Que analogia se pode fazer entre o futebol negro africano e o brasileiro? Somos gurus e paradigma por conta de um contorcionismo, malabarismo e êxtase no prazer em jogar a bola entre as pernas, que nasceram da mesma mãe. Preferimos dar mais um drible antes de fazer o gol; abusar do toque de calcanhar, da letra e do rabo-de-vaca; dar lençol, de chaleira, sem-pulo, bicicleta com rodas; pentear a bola e equilibrá-la no pescoço, mantê-la colada no peito do pé desafiando o otário desavisado a tirá-la; fingir que vai e não vai; fazer embaixadinha em direção ao gol ou para matar o tempo; empurrar a bola pro fundo das redes de bunda; repousar a chuteira em cima da bola e mirar o gramado e adversários no meio do jogo como se fosse o dono do mundo; adoramos sair jogando e abominamos a bicanca e a bola pro mato que o jogo é de campeonato. Amarelamos tantas vezes quanto for necessário, sem o menor pudor, de pouco valendo a biografia.
A diferença reside na canela mais dura, nos músculos menos propícios a distensões, na propensão a choques escalafobéticos que provocam risadas, nos maratonistas que correm descalços, no ser magro que dói e render que nem uma vaca premiada. Atletas de excelente estirpe num continente onde a fome é abissal e o sertanejo é um forte. Nós preferimos evitar o contato, bater de frente, optamos pela meia-lua, lugar de sexo é na cama, a homofobia é fato, porém, nos toquinhos, totozinhos e firulas não nos incomodamos de oferecer a bunda para proteger e manter a posse de bola.

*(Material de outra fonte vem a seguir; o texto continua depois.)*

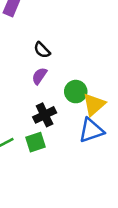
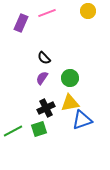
green circle: (76, 92) -> (70, 78), moved
yellow triangle: (94, 105) -> (70, 103), moved, turned 30

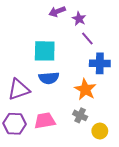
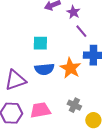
cyan square: (45, 51) -> (40, 43), size x0.7
orange star: (85, 89) -> (70, 68), moved

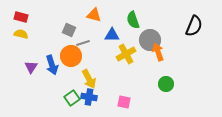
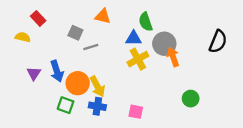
red rectangle: (21, 17) -> (38, 18), moved, turned 32
black semicircle: (194, 26) -> (218, 42), moved
blue triangle: (112, 35) -> (134, 38), moved
orange circle: (71, 56) -> (78, 83), moved
green circle: (166, 84) -> (191, 99), moved
green square: (72, 98) -> (66, 105), moved, turned -35

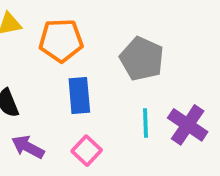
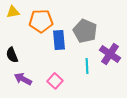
blue rectangle: (79, 95) -> (59, 40), moved
purple cross: (188, 125) -> (110, 54), moved

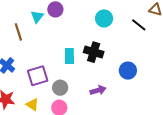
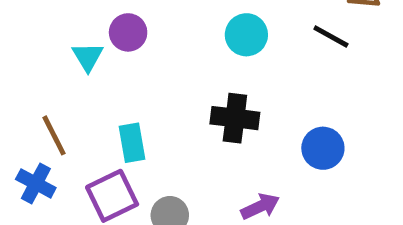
brown line: (18, 32) -> (54, 135), moved
cyan rectangle: (69, 56) -> (132, 143), moved

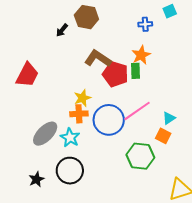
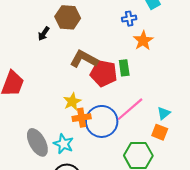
orange star: (141, 55) -> (143, 41), moved
orange cross: (79, 114) -> (82, 118), moved
gray ellipse: (45, 134) -> (37, 142), turned -68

Não há lugar para pipoqueiros na África se o leão é exaltado nos hinos, tirar o pé nas divididas é sintoma de aculturação. Por outro lado, estamos em vias de extinguir o peladeiro que se foi junto com os terrenos baldios das capitais e periferias. Como esquecer peladeiros de renome, Toninho Cerezo, Mário Sérgio, Júlio César Uri Geller, Neto, felizmente ainda restaram Djalminha, Roger, Denílson. Perdem campeonatos bisonhamente, precisam de uma bola para si e outra para o jogo, só jogam numa faixa de campo ou passeiam em todas, se descontrolam emocionalmente, provocam expulsões bestas, chutam a esmo quando dá na telha, presepada é o lema. Escolha uma ou mais opções acima e marque dentre nigerianos, senegaleses, camaroneses, ganenses.

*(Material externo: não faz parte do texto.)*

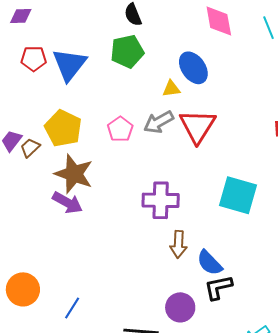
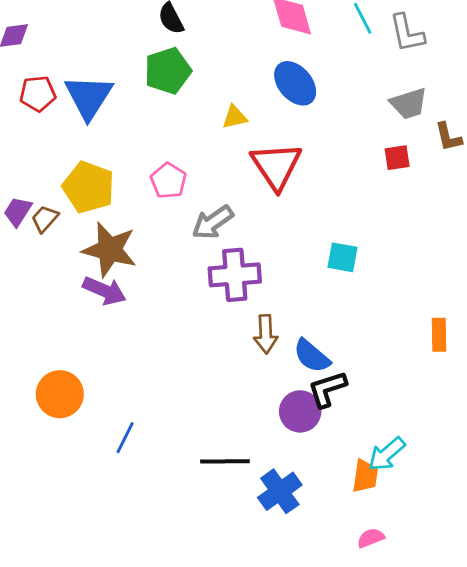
blue ellipse: (193, 68) -> (295, 83), moved
gray arrow: (159, 122) -> (213, 222), moved
cyan square: (238, 195) -> (342, 257), size x0.6
orange circle: (23, 289) -> (60, 394), moved
purple circle: (180, 307) -> (300, 411), moved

Somos iguais em se fazer de malandro à campanha contra o fingimento na Copa, capitaneada por dirigentes que viajam sem terem seus vistos negados e mandatos cassados. Cavar pênalti, mostrar falsa indignação contra as decisões do árbitro, fingir-se agredido ou machucado, quem não se enfeita, por si se enjeita, esse é o repertório.
Brasileiros e africanos são artistas e peladeiros que ainda emprestam romantismo à era da blindagem, em que foi fácil ao Brasil assumir mais uma liderança com a nona maior frota de veículos do mundo. Um valioso indicador para aferir o grau de criminalidade, os veículos blindados apenas postergam o enfrentamento com o poder paralelo que chacinou o jornalista Tim Lopes, assim distribuído no gramado: setores esclarecidos da Justiça que se fartam às custas de alvarás de soltura e habeas corpus, conselhos formados por presos recolhidos às penitenciárias, ratazanas bacharéis a soldo, policiais a serviço e tribunais do tráfico, organizados para fazer justiça certeira e rápida, sob o fio da espada samurai, com direito a cremação do corpo em cemitério clandestino chamado microondas.
O Arcanjo reconhecia que já estava “enxugando gelo”, antes de sua microcâmera flagrar o aliciamento de meninas menores de idade em bailes funk. Harém e feudos se complementam na ebulição do caldo de uma cultura obrigada a despir da fantasia e forjar uma nova identidade, onde a figura de vencedor e fracassado não estigmatize a sociedade.